余蔓枝唇角下撇道:“慌什么,本宫关心你们母子而已。你是个有福的,诞下龙子保得一条贱命,你儿子救了你一命,如今你儿子危在旦夕你是不是也该救他一命,毕竟你们血肉相连,儿子有难你这个做母亲的总不能袖手旁观吧。”
“你把我煜儿怎么了?”白若芹攸地高抬头颅,双目赤红,撕裂嗓音道:“你到底想干嘛?你这个狠毒的女人,害了我还不够吗,还想害我煜儿不成,若我煜儿有个三长两短,我便是拼死也要同你玉石俱焚。”
余蔓枝轻蔑道:“玉石俱焚?你拿什么同本宫玉石俱焚?!你自身难保,贱命一条,缩在角落里苟延残喘,有何资格与本宫相提并论,当真是给脸不要脸。”
白若芹颓然跌落在地,呓语道:“煜儿是皇子,你不敢害他,皇上不会无视你肆意加害于他的,我不信,后宫你就只手遮天了吗?!”

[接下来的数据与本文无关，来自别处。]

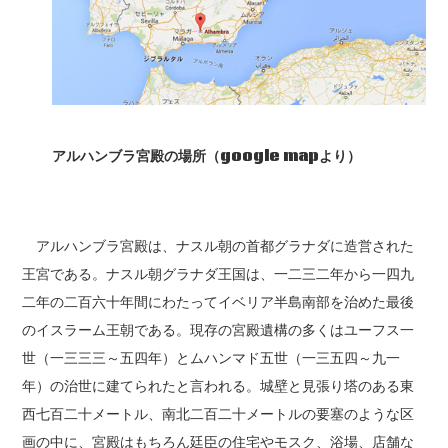
アルハンブラ宮殿の場所（google map
より）
アルハンブラ宮殿は、ナスル朝の首都グラナダに造営された
王宮である。ナスル朝グラナダ王国は、一二三二年から一四九
二年の二百六十年間にわたってイベリア半島南部を治めた最後
のイスラーム王朝である。現存の宮殿遺構の多くはユーフス一
世（一三三三～五四年）とムハンマド五世（一三五四～九一
年）の治世に建てられたと言われる。城壁と見張り塔のある東
西七百二十メートル、南北二百二十メートルの要塞のような区
画の中に、宮殿はもちろん廷臣の住宅やモスク、浴場、店舗な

余蔓枝冷笑道:“你还真说对了,本宫在后宫就是只手遮天,皇上?呵呵,皇上忙得很,案牍劳形,哪分得出精力管你的煜儿,你的煜儿养在后宫,是死是活都由我说了算。”
白若芹目眦尽裂:”你究竟欲意何为?”
余蔓枝俯身看她:“很简单,去找你的青梅竹马。”
“青梅竹马?”白若芹低语呢喃。
余蔓枝嗤笑道:“一入豪门,青梅竹马抛在脑后,你莫不是忘记他了吧。”
“杨坤荣”久远的记忆,略显陌生的名字,白若芹眼泪啪嗒啪嗒掉落。
余蔓枝挑挑眉:“难为你还记得,他在泩城,你去见他,让他娶你。你还不知道吧,他如今飞黄腾达了,荣升至一城将领。本宫心地纯善成全你们,如何?”
白若芹桀桀惨笑,万般滋味涌上心头。